## TEXT TO READ

----

The heart of Andria is not the plot. It is the relationship between Pamphilus and his father Simo — and what happens to that relationship under pressure. Simo, we gradually learn, has suspected something about Pamphilus and Glycerium all along. Rather than confronting his son directly, he decides to test him — to go ahead with the wedding arrangements and see whether Pamphilus will do his duty or defy him. It is a deeply human and deeply flawed parenting decision. He loves his son but doesn't trust him enough to simply talk to him honestly. He maneuvers instead of communicating. Pamphilus, for his part, cannot bring himself to tell his father the truth directly. He loves and respects Simo too much to openly defy him, but he cannot abandon Glycerium either. He is paralyzed between two loyalties, genuinely unable to choose. Both of them are circling each other, unable to say the thing that needs to be said, each hoping the situation will resolve itself without the confrontation they both dread. Terence renders this with extraordinary precision. It feels less like ancient Roman comedy and more like a scene from a modern family drama.

----

Dataset entries:
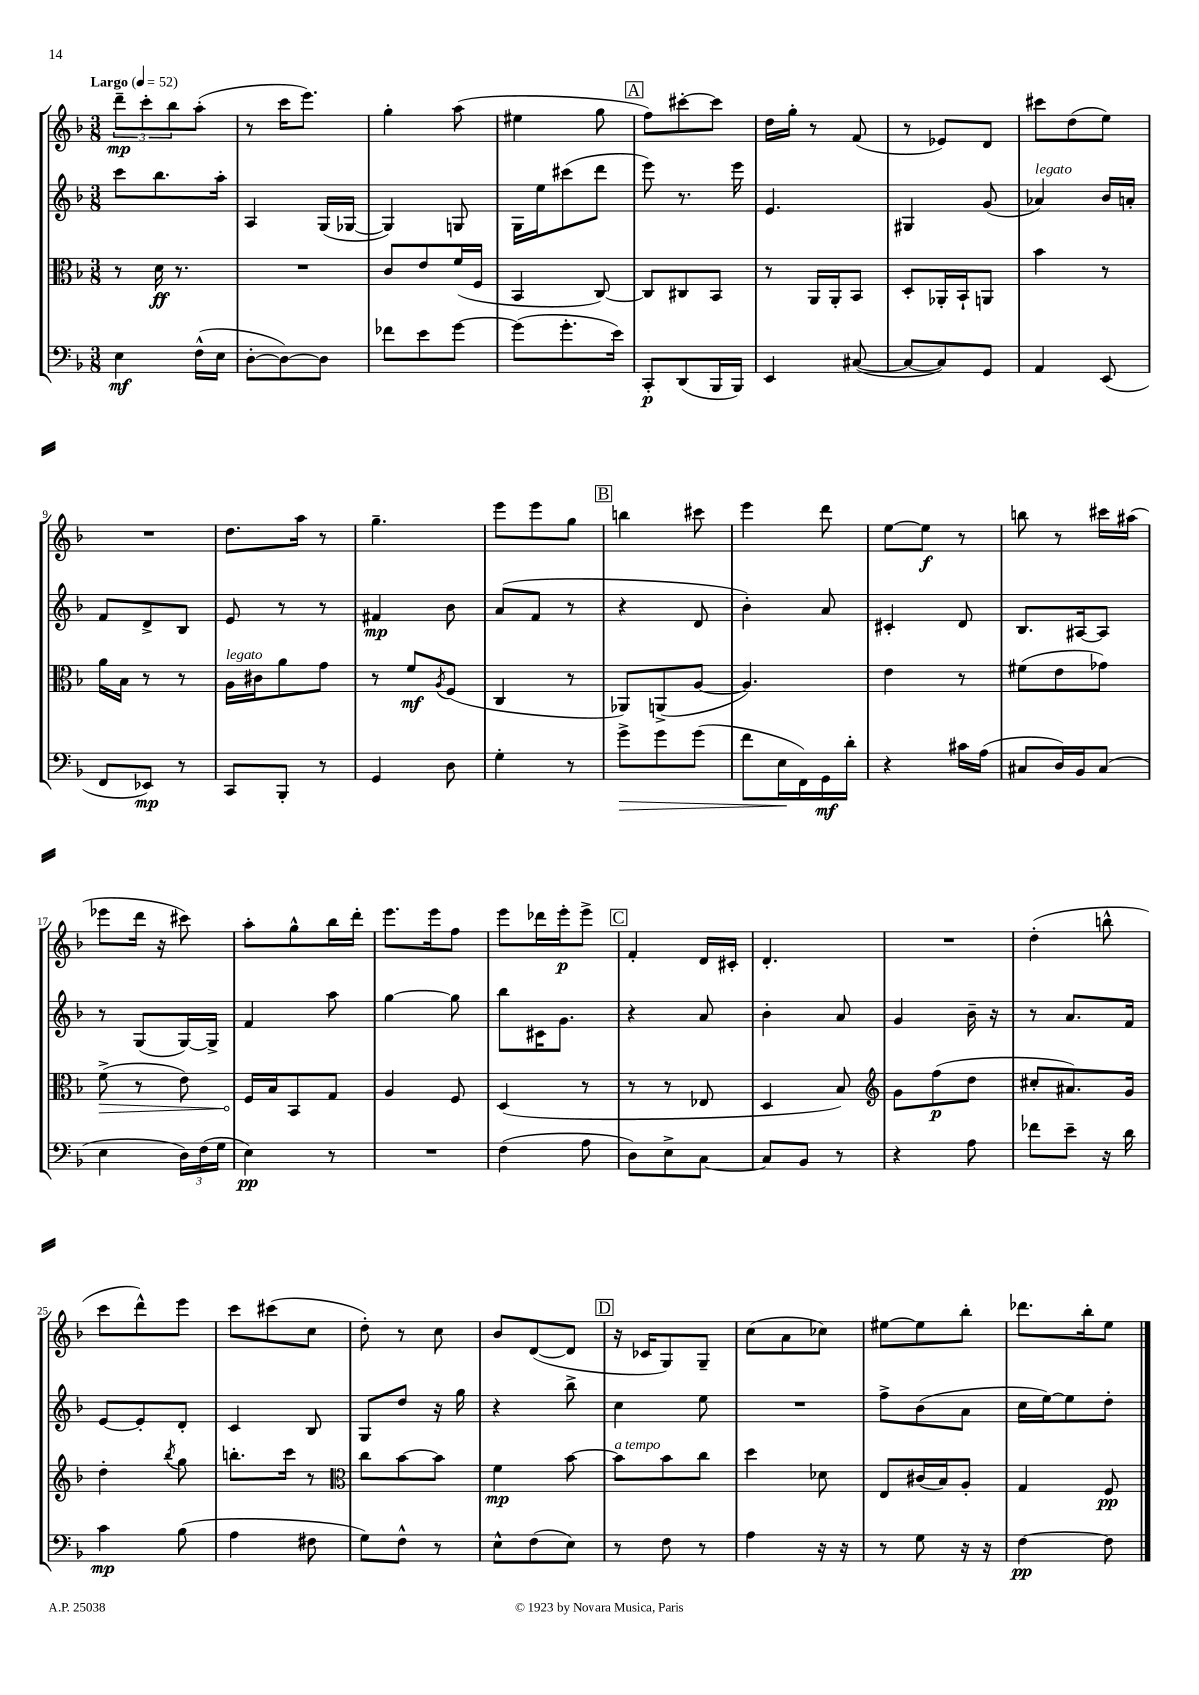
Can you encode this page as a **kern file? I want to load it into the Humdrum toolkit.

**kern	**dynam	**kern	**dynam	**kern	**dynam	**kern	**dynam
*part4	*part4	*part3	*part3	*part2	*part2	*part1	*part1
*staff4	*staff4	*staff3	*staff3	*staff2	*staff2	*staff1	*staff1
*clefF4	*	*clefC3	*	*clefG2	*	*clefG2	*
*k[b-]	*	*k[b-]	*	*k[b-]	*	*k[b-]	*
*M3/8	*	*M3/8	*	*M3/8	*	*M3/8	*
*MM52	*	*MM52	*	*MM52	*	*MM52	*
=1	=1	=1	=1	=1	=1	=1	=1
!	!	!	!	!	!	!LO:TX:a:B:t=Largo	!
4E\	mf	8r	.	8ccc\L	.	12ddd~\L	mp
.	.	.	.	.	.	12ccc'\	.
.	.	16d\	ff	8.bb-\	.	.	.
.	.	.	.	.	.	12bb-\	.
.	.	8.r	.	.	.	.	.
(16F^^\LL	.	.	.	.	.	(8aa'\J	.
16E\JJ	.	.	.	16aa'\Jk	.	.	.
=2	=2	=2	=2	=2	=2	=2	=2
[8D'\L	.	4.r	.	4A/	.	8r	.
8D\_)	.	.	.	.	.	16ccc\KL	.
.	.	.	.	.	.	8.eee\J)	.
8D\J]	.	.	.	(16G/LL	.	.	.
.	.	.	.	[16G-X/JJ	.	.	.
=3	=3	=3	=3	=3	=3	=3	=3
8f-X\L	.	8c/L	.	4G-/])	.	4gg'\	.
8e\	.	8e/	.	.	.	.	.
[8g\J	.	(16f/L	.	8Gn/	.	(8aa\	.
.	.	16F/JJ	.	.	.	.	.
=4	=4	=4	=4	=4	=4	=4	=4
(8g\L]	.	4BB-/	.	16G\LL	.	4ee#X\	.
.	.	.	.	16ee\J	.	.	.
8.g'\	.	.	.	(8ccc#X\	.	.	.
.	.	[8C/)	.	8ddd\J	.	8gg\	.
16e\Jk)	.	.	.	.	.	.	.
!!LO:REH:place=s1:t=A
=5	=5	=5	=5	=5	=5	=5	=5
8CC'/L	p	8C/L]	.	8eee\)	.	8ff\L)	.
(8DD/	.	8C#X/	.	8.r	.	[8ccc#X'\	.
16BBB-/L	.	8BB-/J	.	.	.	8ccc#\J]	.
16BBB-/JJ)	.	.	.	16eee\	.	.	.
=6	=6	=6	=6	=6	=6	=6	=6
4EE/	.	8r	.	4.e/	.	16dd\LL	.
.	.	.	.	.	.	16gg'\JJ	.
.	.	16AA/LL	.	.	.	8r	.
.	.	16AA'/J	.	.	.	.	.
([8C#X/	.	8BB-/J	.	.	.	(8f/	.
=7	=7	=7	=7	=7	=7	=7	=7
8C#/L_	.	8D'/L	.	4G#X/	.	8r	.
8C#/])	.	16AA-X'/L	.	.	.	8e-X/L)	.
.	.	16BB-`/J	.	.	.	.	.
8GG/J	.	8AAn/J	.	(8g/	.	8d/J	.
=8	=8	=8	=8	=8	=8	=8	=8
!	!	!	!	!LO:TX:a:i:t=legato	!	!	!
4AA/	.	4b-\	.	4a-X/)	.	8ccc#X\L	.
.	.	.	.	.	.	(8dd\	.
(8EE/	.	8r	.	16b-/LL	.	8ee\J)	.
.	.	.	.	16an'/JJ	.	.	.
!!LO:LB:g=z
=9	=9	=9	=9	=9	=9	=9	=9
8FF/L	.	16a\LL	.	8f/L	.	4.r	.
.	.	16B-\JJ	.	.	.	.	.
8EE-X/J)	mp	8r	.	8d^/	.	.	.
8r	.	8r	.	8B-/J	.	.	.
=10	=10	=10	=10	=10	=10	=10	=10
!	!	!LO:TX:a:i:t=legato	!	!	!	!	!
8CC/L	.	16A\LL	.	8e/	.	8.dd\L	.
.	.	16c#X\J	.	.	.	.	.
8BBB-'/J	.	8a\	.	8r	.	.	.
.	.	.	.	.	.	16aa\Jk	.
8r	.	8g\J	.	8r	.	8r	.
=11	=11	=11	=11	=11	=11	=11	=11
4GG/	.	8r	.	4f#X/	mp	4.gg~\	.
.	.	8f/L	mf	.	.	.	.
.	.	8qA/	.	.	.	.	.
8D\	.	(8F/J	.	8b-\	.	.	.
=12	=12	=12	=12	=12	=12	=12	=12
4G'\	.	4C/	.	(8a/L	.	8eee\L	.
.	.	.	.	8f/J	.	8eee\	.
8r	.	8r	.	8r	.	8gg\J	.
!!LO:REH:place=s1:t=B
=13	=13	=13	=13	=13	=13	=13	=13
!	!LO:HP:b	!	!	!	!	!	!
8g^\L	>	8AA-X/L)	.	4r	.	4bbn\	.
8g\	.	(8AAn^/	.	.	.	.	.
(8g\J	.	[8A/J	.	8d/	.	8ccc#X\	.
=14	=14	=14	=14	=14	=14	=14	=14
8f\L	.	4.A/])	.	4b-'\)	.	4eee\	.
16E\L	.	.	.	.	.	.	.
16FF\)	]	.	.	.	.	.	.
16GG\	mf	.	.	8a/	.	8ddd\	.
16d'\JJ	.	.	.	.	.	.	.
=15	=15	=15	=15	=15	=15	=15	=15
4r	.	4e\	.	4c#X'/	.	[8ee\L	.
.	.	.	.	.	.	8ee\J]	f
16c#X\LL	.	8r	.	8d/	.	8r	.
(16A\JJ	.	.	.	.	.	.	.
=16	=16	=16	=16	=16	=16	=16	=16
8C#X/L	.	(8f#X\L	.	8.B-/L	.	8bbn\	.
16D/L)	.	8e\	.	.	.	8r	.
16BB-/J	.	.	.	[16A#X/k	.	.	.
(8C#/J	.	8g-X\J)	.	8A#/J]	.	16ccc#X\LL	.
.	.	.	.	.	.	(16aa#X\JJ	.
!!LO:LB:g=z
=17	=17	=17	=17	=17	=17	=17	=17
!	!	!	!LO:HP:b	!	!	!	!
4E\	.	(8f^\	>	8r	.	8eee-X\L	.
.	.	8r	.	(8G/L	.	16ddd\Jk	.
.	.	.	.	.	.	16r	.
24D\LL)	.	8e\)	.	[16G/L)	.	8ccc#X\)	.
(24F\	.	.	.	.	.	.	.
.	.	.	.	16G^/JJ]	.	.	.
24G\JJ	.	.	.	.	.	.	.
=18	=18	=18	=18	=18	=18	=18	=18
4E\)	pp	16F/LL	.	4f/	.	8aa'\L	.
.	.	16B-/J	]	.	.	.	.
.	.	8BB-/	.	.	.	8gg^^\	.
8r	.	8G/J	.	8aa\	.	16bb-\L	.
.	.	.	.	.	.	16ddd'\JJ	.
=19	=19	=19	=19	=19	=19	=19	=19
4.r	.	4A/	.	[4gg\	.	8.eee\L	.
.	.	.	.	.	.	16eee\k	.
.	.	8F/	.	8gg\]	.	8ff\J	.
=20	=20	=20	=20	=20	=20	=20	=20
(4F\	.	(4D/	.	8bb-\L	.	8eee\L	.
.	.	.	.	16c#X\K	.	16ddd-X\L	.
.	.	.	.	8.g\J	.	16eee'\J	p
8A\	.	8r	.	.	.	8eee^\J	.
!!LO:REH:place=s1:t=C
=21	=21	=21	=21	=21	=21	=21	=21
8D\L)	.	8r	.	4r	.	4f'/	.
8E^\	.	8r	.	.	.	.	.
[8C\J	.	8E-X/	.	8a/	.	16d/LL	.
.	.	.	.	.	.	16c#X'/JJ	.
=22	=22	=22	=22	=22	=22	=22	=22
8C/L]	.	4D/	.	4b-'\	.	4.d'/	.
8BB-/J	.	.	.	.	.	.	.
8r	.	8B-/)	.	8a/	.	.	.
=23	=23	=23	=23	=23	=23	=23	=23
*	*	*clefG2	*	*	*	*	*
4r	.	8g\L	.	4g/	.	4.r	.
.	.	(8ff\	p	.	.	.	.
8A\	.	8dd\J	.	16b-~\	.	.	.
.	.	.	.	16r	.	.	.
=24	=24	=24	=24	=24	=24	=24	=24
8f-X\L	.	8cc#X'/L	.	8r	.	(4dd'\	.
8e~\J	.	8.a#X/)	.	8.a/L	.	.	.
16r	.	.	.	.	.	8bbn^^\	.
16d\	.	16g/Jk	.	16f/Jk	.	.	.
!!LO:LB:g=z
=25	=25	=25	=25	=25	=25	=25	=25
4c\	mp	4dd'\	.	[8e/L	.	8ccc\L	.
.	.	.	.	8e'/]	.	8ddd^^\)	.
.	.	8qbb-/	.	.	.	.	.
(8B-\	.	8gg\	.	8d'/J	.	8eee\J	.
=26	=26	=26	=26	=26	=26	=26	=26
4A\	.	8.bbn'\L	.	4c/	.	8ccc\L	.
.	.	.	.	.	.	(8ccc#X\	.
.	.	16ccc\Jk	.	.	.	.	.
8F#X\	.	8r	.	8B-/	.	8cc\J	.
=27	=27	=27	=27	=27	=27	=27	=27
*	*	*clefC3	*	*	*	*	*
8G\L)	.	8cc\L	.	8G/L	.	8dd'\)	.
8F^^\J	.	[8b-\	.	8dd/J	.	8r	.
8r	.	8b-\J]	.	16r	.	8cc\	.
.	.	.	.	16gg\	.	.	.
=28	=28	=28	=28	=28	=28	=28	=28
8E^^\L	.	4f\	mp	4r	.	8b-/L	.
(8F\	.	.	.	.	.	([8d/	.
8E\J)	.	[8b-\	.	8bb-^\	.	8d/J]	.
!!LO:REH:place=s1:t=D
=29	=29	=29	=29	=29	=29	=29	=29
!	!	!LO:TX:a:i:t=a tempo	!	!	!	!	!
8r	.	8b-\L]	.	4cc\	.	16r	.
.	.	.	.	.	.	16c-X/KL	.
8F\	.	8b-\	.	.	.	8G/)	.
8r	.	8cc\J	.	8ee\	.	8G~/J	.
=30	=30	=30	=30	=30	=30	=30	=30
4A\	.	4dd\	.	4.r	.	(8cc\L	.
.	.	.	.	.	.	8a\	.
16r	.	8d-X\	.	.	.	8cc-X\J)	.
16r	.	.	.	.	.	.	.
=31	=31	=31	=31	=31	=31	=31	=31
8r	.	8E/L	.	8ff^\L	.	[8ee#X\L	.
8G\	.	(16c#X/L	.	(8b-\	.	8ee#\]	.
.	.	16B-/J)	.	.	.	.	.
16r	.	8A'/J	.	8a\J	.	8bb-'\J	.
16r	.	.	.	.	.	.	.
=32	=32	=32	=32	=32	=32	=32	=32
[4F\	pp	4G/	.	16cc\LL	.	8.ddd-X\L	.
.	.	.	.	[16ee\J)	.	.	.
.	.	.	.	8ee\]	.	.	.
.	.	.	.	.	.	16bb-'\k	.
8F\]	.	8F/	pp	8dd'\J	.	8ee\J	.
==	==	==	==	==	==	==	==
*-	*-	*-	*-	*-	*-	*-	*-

----

## WHAT IS EXPECTED
Could you reproduce the passage on Andria in full, word for word? Rely only on the passage on Andria, not on the records.

## RESULT OF THE EXERCISE
The heart of Andria is not the plot. It is the relationship between Pamphilus and his father Simo — and what happens to that relationship under pressure. Simo, we gradually learn, has suspected something about Pamphilus and Glycerium all along. Rather than confronting his son directly, he decides to test him — to go ahead with the wedding arrangements and see whether Pamphilus will do his duty or defy him. It is a deeply human and deeply flawed parenting decision. He loves his son but doesn't trust him enough to simply talk to him honestly. He maneuvers instead of communicating. Pamphilus, for his part, cannot bring himself to tell his father the truth directly. He loves and respects Simo too much to openly defy him, but he cannot abandon Glycerium either. He is paralyzed between two loyalties, genuinely unable to choose. Both of them are circling each other, unable to say the thing that needs to be said, each hoping the situation will resolve itself without the confrontation they both dread. Terence renders this with extraordinary precision. It feels less like ancient Roman comedy and more like a scene from a modern family drama.